Caroline Portois-Bourel, avance l'hypothèse qu'un tel rapprochement avec le monde professionnel s'opère peut-être d'autant plus sereinement pour les formations en environnement que « les acteurs y sont altruistes et passionnés, que la collaboration y est véritablement possible ». Par ailleurs, entretenir des liens étroits avec le monde professionnel ne signifie par nécessairement se désengager dangereusement. « On ne délègue pas la responsabilité de l'enseignement », défend Olivier Thaller. « Les formations évoluent vers plus de professionnalisation, certes, mais elles doivent rester garantes de l'évaluation, a contrario, d'une évaluation des étudiants par les entreprises.

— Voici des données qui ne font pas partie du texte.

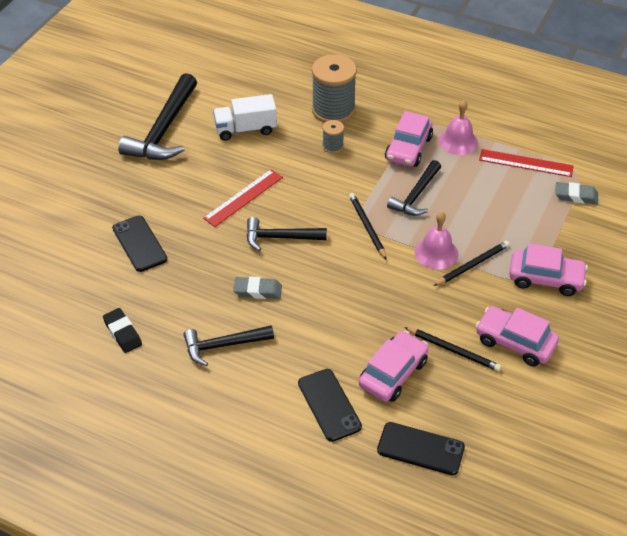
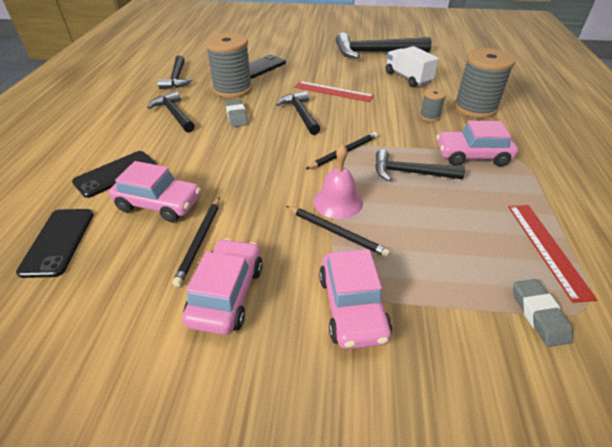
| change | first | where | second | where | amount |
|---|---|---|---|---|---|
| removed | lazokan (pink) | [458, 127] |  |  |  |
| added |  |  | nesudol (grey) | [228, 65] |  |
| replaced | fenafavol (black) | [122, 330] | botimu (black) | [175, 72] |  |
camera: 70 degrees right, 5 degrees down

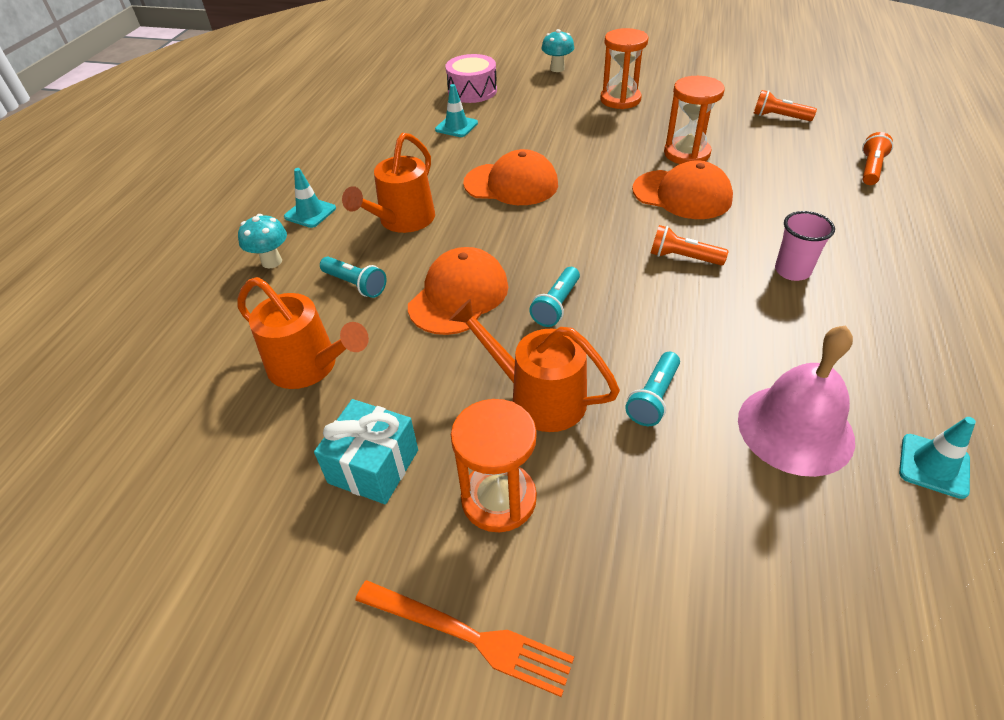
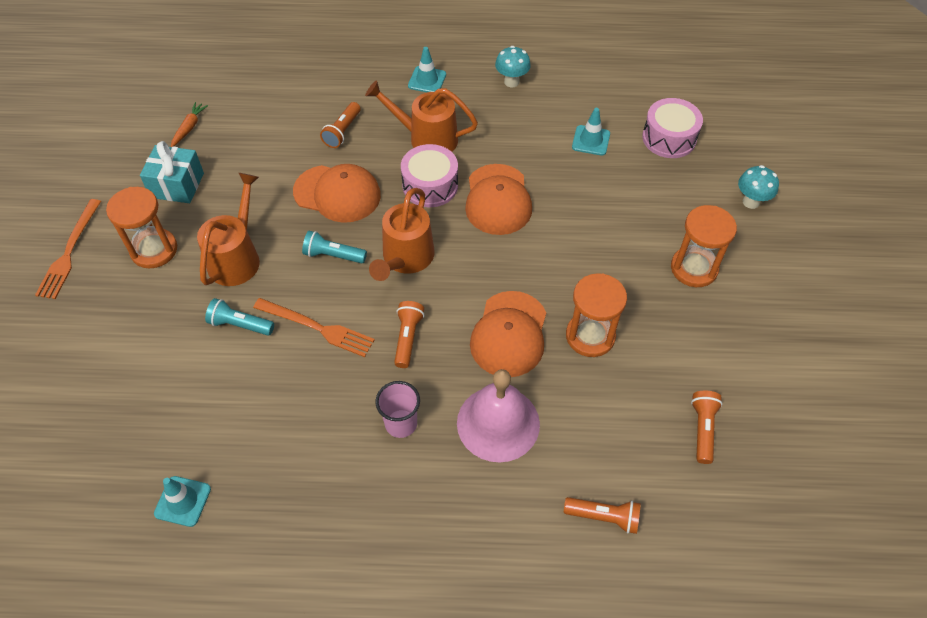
| change | first | where | second | where | amount |
|---|---|---|---|---|---|
| added |  |  | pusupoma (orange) | [189, 124] |  |
| added |  |  | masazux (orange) | [314, 327] |  |
| added |  |  | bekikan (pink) | [429, 175] |  |
| moved | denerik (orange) | [303, 333] |  | [401, 234] |  |
| moved | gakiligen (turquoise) | [262, 241] |  | [513, 66] |  |
| moved | lazokan (pink) | [796, 401] |  | [498, 415] |  |
| recoloured | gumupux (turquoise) | [353, 277] | gumupux (orange) | [340, 125] |  |
camera: 75 degrees right, 10 degrees up

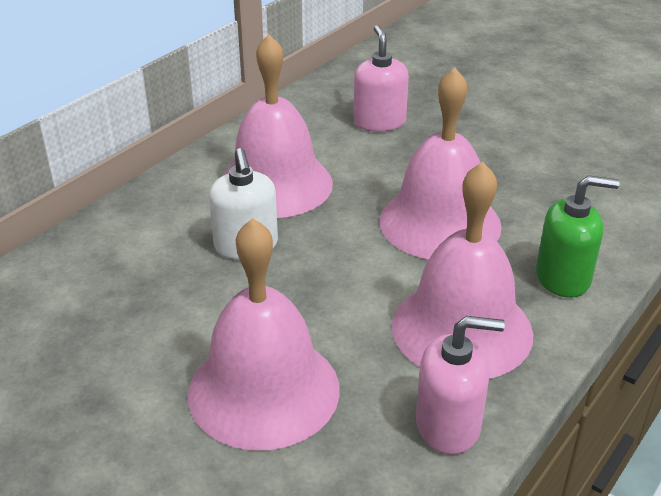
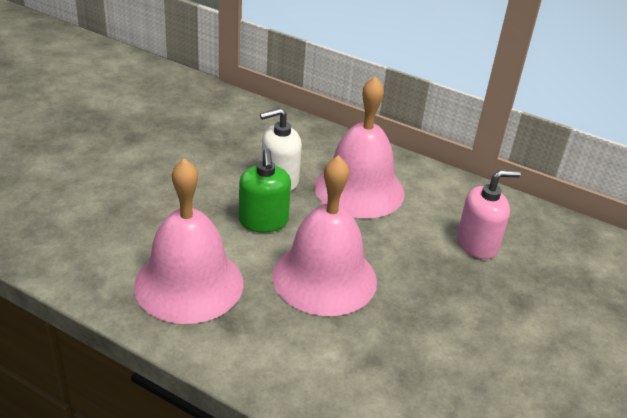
| change | first | where | second | where | amount |
|---|---|---|---|---|---|
| removed | lazokan (pink) | [264, 334] |  |  |  |
| removed | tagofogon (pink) | [460, 385] |  |  |  |
| moved | tagofogon (green) | [578, 236] |  | [265, 190] |  |
camera: 80 degrees right, 0 degrees up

C'est à la formation de s'assurer, par exemple, que les missions de stages correspondent bien au niveau de l'étudiant, et c'est à elle de noter l'ensemble des examens.

À l'issue d'un stage, certaines entreprises se sentent critiquées au travers de la note de l'étudiant, ce qui peut être le cas, mais avec un peu de diplomatie, ça s'arrange assez vite. » Le responsable du master IEGB tient d'autre part à bien accompagner les étudiants lorsqu'ils sont en stage ou en alternance au moyen du tutorat par un enseignant. « Ça représente un coût, c'est sûr, et j'ai dû supprimer des heures de cours pour financer ce tutorat ». 

Une difficulté subsiste : cette volonté des responsables de masters de se rapprocher du monde professionnel est-elle reconnue ? En théorie à l'université, un enseignant-chercheur est censé consacrer la moitié de son temps pour la recherche et la moitié pour l'enseignement, dont l'encadrement... Le travail de responsable de master ne fait pas partie de l'évaluation (avancement, rémunération...), qui reste cantonnée aux publications scientifiques, aux encadrements de thèse et aux interventions dans des colloques.

(1) La différence entre master « professionnel » et master « recherche » n’apparaît dans aucun texte règlementaire. Elle a tendance à s’estomper au profit de masters « indifférenciés ».